WORK TO COMPLETE: Among the records, how many lines contain "messaggi"? Only the number is needed.

(EXCERPTED RECORDS begins)

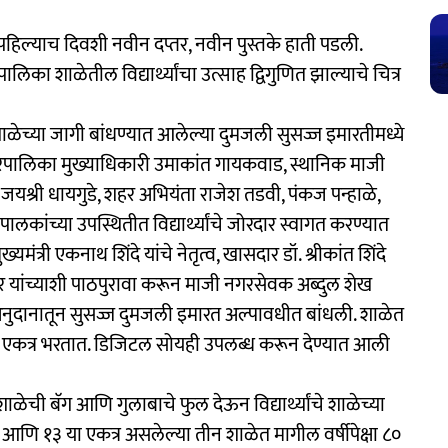
 पहिल्याच दिवशी नवीन दप्तर, नवीन पुस्तके हाती पडली.
 शाळेतील विद्यार्थ्यांचा उत्साह द्विगुणित झाल्याचे चित्र
ाळेच्या जागी बांधण्यात आलेल्या दुमजली सुसज्ज इमारतीमध्ये
गरपालिका मुख्याधिकारी उमाकांत गायकवाड, स्थानिक माजी
श्री धायगुडे, शहर अभियंता राजेश तडवी, पंकज पन्हाळे,
कांच्या उपस्थितीत विद्यार्थ्यांचे जोरदार स्वागत करण्यात
यमंत्री एकनाथ शिंदे यांचे नेतृत्व, खासदार डॉ. श्रीकांत शिंदे
र यांच्याशी पाठपुरावा करून माजी नगरसेवक अब्दुल शेख
े अनुदानातून सुसज्ज दुमजली इमारत अल्पावधीत बांधली. शाळेत
ा एकत्र भरतात. डिजिटल सोयही उपलब्ध करून देण्यात आली
शाळेची बॅग आणि गुलाबाचे फुल देऊन विद्यार्थ्यांचे शाळेच्या
 आणि १३ या एकत्र असलेल्या तीन शाळेत मागील वर्षीपेक्षा ८०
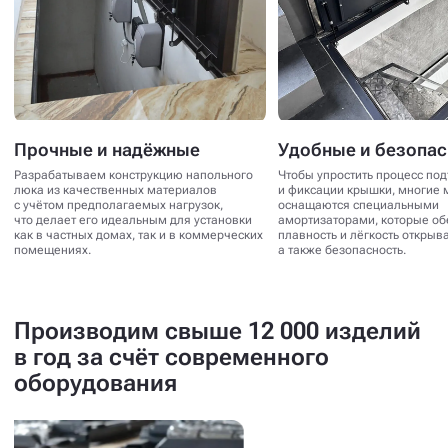
Прочные и надёжные
Удобные и безопа
Разрабатываем конструкцию напольного
Чтобы упростить процесс по
люка из качественных материалов
и фиксации крышки, многие 
с учётом предполагаемых нагрузок,
оснащаются специальными
что делает его идеальным для установки
амортизаторами, которые о
как в частных домах, так и в коммерческих
плавность и лёгкость открыв
помещениях.
а также безопасность.
Производим свыше 12 000 изделий
в год за счёт современного
оборудования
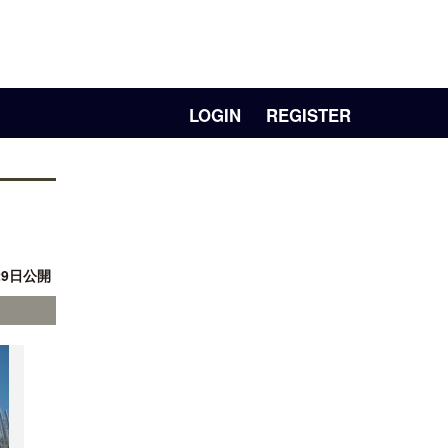
LOGIN
REGISTER
29日公開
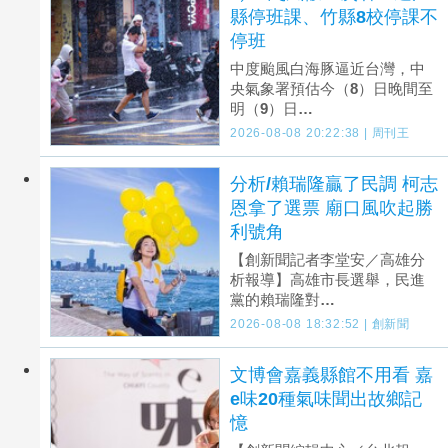
縣停班課、竹縣8校停課不
停班
中度颱風白海豚逼近台灣，中
央氣象署預估今（8）日晚間至
明（9）日…
2026-08-08 20:22:38 | 周刊王
分析/賴瑞隆贏了民調 柯志
恩拿了選票 廟口風吹起勝
利號角
【創新聞記者李堂安／高雄分
析報導】高雄市長選舉，民進
黨的賴瑞隆對…
2026-08-08 18:32:52 | 創新聞
文博會嘉義縣館不用看 嘉
e味20種氣味聞出故鄉記
憶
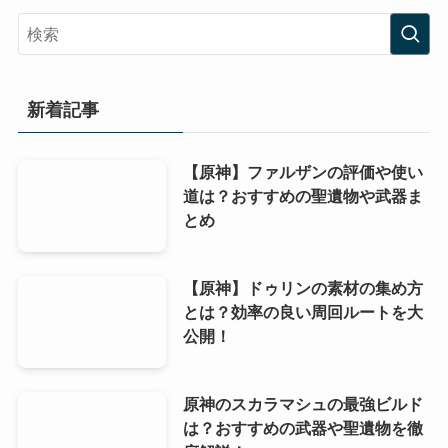
新着記事
【原神】ファルザンの評価や使い
道は？おすすめの聖遺物や武器ま
とめ
【原神】ドゥリンの素材の集め方
とは？効率の良い周回ルートを大
公開！
原神のスカラマシュの最強ビルド
は？おすすめの武器や聖遺物を徹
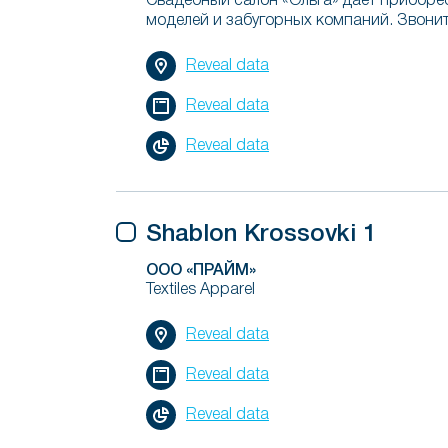
Свадебный салон «Ольга» дает приобре
моделей и забугорных компаний. Звоните
Reveal data
Reveal data
Reveal data
Shablon Krossovki 1
ООО «ПРАЙМ»
Textiles Apparel
Reveal data
Reveal data
Reveal data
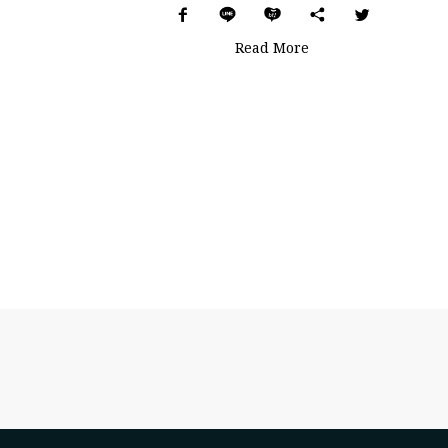
Read More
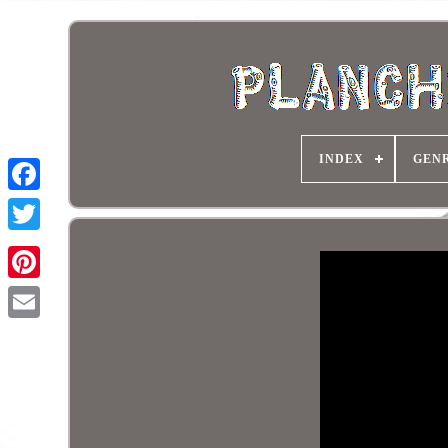
INDEX
GEN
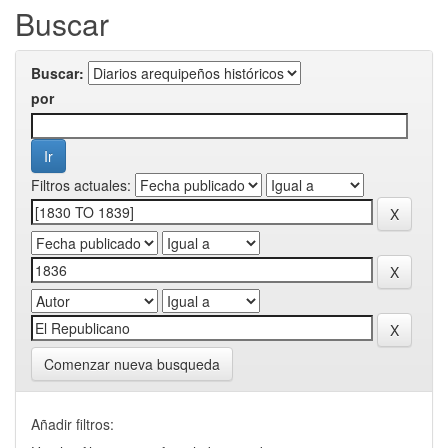
Buscar
Buscar:
por
Filtros actuales:
Comenzar nueva busqueda
Añadir filtros:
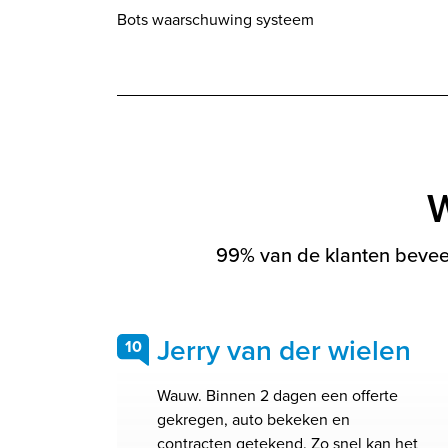
Bots waarschuwing systeem
W
99% van de klanten beveel
Jerry van der wielen
10
Wauw. Binnen 2 dagen een offerte
gekregen, auto bekeken en
contracten getekend. Zo snel kan het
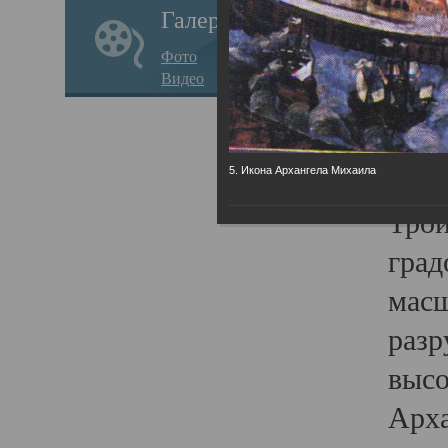
Галерея
годо
Фото
прав
Видео
кафе
Воз
Арха
5. Икона Архангела Михаила
Трои
град
масш
разр
высо
Арха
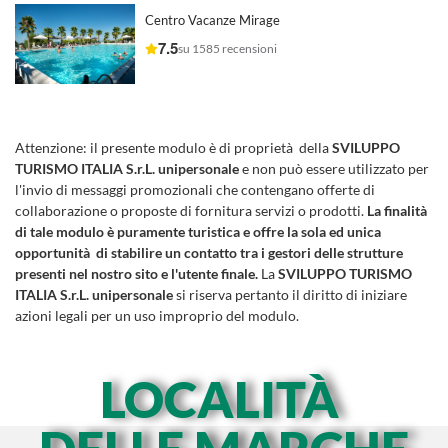
Centro Vacanze Mirage
7.5
su 1585 recensioni
Attenzione:
il presente modulo è di proprietà della
SVILUPPO
TURISMO ITALIA S.r.L. unipersonale
e non può essere utilizzato per
l'invio di messaggi promozionali che contengano offerte di
collaborazione o proposte di fornitura servizi o prodotti.
La finalità
di tale modulo è puramente turistica e offre la sola ed unica
opportunità di stabilire un contatto tra i gestori delle strutture
presenti nel nostro sito e l'utente finale.
La
SVILUPPO TURISMO
ITALIA S.r.L. unipersonale
si riserva pertanto il diritto di iniziare
azioni legali per un uso improprio del modulo.
LOCALITÀ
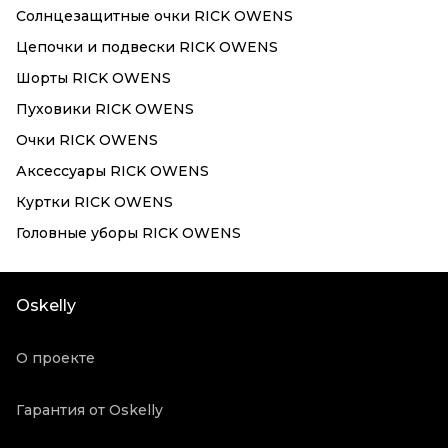
Солнцезащитные очки RICK OWENS
Цепочки и подвески RICK OWENS
Шорты RICK OWENS
Пуховики RICK OWENS
Очки RICK OWENS
Аксессуары RICK OWENS
Куртки RICK OWENS
Головные уборы RICK OWENS
Oskelly
О проекте
Гарантия от Oskelly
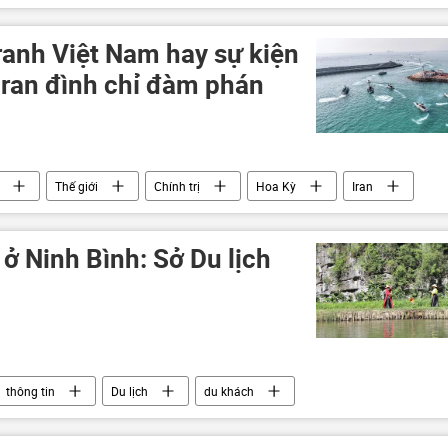
 tranh Việt Nam hay sự kiện
Iran đình chỉ đàm phán
Thế giới
Chính trị
Hoa Kỳ
Iran
Việt Nam
Xã hội
 ở Ninh Bình: Sở Du lịch
thông tin
Du lịch
du khách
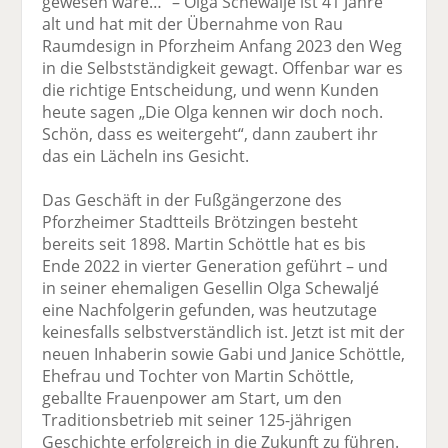
gewesen wäre…“ – Olga Schewaljé ist 41 Jahre
alt und hat mit der Übernahme von Rau
Raumdesign in Pforzheim Anfang 2023 den Weg
in die Selbstständigkeit gewagt. Offenbar war es
die richtige Entscheidung, und wenn Kunden
heute sagen „Die Olga kennen wir doch noch.
Schön, dass es weitergeht“, dann zaubert ihr
das ein Lächeln ins Gesicht.
Das Geschäft in der Fußgängerzone des
Pforzheimer Stadtteils Brötzingen besteht
bereits seit 1898. Martin Schöttle hat es bis
Ende 2022 in vierter Generation geführt – und
in seiner ehemaligen Gesellin Olga Schewaljé
eine Nachfolgerin gefunden, was heutzutage
keinesfalls selbstverständlich ist. Jetzt ist mit der
neuen Inhaberin sowie Gabi und Janice Schöttle,
Ehefrau und Tochter von Martin Schöttle,
geballte Frauenpower am Start, um den
Traditions­betrieb mit seiner 125-jährigen
Geschichte erfolg­reich in die Zukunft zu führen.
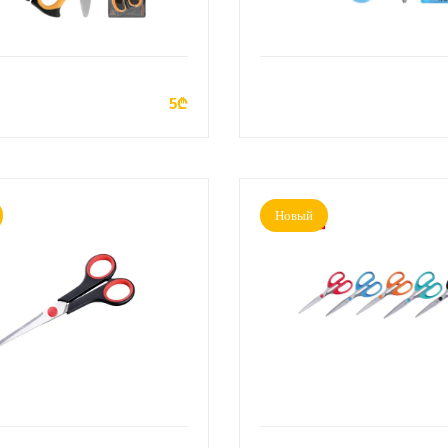
ДОБАВИТЬ В КОРЗИНУ
ДОБАВИТЬ В КОРЗИН
5₾
Новый
ДОБАВИТЬ В КОРЗИНУ
ДОБАВИТЬ В КОРЗИН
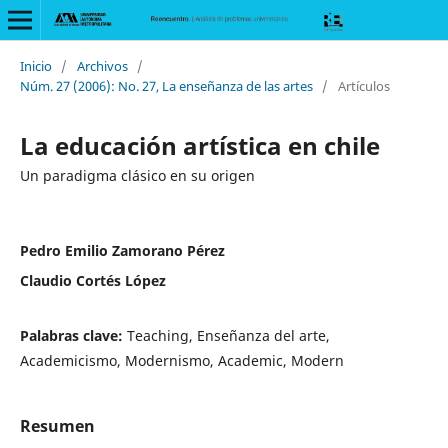
Inicio
/
Archivos
/
Núm. 27 (2006): No. 27, La enseñanza de las artes
/
Artículos
La educación artística en chile
Un paradigma clásico en su origen
Pedro Emilio Zamorano Pérez
Claudio Cortés López
Palabras clave:
Teaching, Enseñanza del arte,
Academicismo, Modernismo, Academic, Modern
Resumen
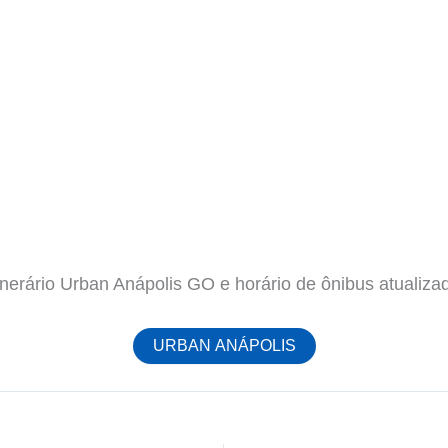
tinerário Urban Anápolis GO e horário de ônibus atualiza
URBAN ANÁPOLIS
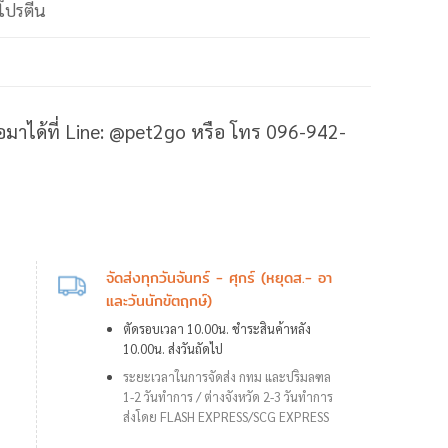
มโปรตีน
ต่อมาได้ที่ Line: @pet2go หรือ โทร 096-942-
จัดส่งทุกวันจันทร์ - ศุกร์ (หยุดส.- อา
และวันนักขัตฤกษ์)
ตัดรอบเวลา 10.00น. ชำระสินค้าหลัง
10.00น. ส่งวันถัดไป
ระยะเวลาในการจัดส่ง กทม และปริมลฑล
1-2 วันทำการ /
ต่างจังหวัด 2-3 วันทำการ
ส่งโดย FLASH EXPRESS/SCG EXPRESS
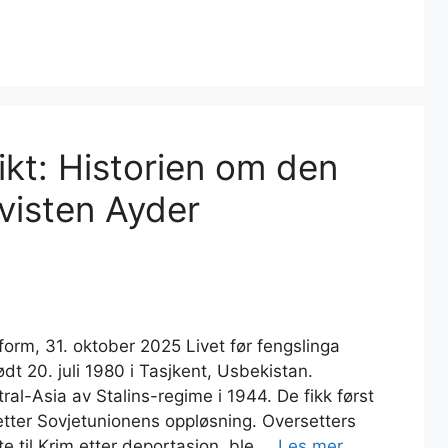
kt: Historien om den
ivisten Ayder
form, 31. oktober 2025 Livet før fengslinga
t 20. juli 1980 i Tasjkent, Usbekistan.
tral-Asia av Stalins-regime i 1944. De fikk først
im etter Sovjetunionens oppløsning. Oversetters
te til Krim etter deportasjon, ble …
Les mer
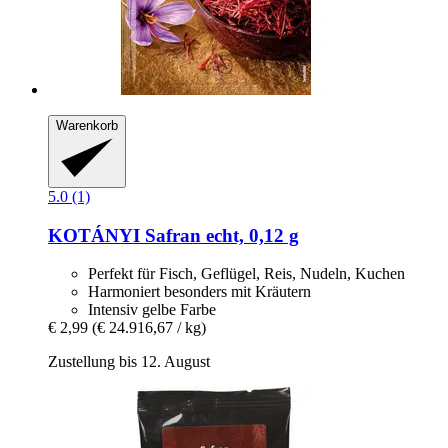
Warenkorb
5.0 (1)
KOTÁNYI
Safran echt, 0,12 g
Perfekt für Fisch, Geflügel, Reis, Nudeln, Kuchen
Harmoniert besonders mit Kräutern
Intensiv gelbe Farbe
€ 2,99
(€ 24.916,67 / kg)
Zustellung bis 12. August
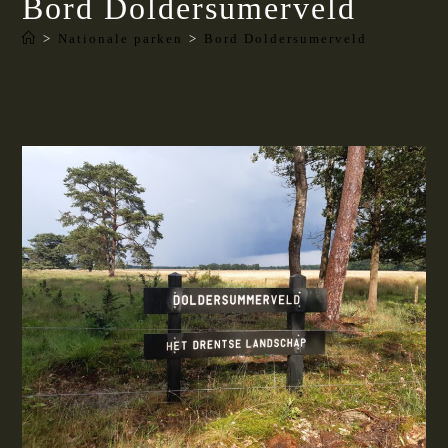
Bord Doldersumerveld
>
Nationale parken
>
Bord Doldersumerveld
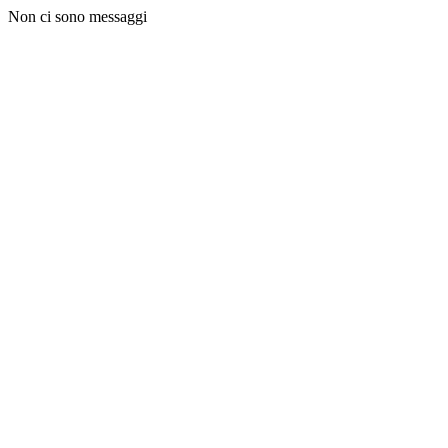
Non ci sono messaggi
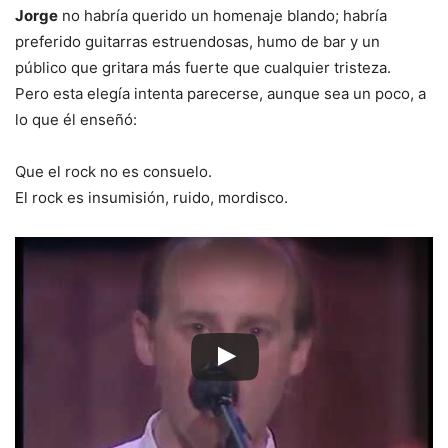
Jorge
no habría querido un homenaje blando; habría
preferido guitarras estruendosas, humo de bar y un
público que gritara más fuerte que cualquier tristeza.
Pero esta elegía intenta parecerse, aunque sea un poco, a
lo que él enseñó:
Que el rock no es consuelo.
El rock es insumisión, ruido, mordisco.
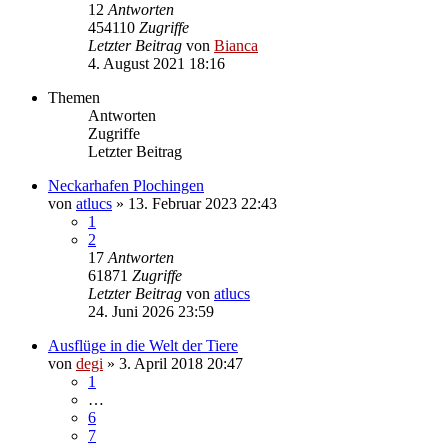
12
Antworten
454110
Zugriffe
Letzter Beitrag
von
Bianca
4. August 2021 18:16
Themen
Antworten
Zugriffe
Letzter Beitrag
Neckarhafen Plochingen
von
atlucs
» 13. Februar 2023 22:43
1
2
17
Antworten
61871
Zugriffe
Letzter Beitrag
von
atlucs
24. Juni 2026 23:59
Ausflüge in die Welt der Tiere
von
degi
» 3. April 2018 20:47
1
…
6
7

(EXCERPTED RECORDS ends)

RESPONSE: 2